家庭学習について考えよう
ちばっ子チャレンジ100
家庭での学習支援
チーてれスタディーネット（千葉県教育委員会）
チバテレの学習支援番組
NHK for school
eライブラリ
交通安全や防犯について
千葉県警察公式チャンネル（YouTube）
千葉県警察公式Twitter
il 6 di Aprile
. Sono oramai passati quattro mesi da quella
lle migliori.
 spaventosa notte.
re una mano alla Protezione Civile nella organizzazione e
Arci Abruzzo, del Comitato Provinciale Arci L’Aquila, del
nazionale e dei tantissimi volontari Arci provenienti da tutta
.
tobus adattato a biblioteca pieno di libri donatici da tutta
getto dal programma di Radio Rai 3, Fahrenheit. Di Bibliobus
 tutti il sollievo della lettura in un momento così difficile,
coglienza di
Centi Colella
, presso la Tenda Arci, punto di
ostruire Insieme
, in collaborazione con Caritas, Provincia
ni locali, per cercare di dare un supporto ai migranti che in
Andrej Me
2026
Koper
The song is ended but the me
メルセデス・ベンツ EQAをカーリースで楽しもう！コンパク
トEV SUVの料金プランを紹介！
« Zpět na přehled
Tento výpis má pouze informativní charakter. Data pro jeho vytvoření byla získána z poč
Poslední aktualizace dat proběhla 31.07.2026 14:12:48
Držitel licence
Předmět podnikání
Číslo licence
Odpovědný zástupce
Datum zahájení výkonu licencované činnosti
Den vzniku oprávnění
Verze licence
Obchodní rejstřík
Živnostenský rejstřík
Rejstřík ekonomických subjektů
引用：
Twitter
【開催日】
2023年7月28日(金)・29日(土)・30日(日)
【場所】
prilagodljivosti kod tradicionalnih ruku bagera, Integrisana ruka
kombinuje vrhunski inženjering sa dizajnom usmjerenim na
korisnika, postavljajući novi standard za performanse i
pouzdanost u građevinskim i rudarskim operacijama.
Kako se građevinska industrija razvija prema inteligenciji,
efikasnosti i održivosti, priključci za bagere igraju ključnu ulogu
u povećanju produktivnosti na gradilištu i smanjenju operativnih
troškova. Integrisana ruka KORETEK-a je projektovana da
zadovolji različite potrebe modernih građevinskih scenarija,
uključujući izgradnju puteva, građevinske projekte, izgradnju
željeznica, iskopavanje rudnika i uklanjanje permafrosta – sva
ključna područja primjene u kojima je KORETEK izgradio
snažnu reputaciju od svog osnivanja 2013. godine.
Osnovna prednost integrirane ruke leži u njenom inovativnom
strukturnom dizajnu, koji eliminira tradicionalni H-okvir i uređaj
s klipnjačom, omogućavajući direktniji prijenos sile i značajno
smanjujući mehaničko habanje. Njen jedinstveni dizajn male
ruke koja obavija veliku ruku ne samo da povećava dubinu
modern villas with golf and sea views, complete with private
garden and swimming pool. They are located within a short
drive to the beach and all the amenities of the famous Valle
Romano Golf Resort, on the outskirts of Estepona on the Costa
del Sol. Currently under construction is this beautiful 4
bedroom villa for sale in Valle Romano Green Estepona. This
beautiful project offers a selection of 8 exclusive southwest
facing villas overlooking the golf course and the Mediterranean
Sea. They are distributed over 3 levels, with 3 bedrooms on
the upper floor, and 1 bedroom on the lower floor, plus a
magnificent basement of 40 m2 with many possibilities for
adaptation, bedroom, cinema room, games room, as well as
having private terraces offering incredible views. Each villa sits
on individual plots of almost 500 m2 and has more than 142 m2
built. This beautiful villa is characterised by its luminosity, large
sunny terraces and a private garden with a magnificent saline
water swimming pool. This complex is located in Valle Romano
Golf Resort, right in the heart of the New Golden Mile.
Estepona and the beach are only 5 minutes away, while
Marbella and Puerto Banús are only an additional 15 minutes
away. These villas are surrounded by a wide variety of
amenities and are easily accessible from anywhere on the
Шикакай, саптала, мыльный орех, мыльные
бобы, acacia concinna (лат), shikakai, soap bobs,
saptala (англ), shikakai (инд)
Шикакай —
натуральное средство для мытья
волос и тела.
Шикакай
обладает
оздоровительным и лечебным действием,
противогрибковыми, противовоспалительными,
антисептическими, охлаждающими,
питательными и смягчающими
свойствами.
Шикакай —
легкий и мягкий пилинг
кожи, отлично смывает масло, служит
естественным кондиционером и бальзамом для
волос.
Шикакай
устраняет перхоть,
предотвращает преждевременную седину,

- - -

Identify every line above that contains the string "Resort" and copy each such line in full. Case counts.

> [YOUR SOLUTION]
Romano Golf Resort, on the outskirts of Estepona on the Costa
Golf Resort, right in the heart of the New Golden Mile.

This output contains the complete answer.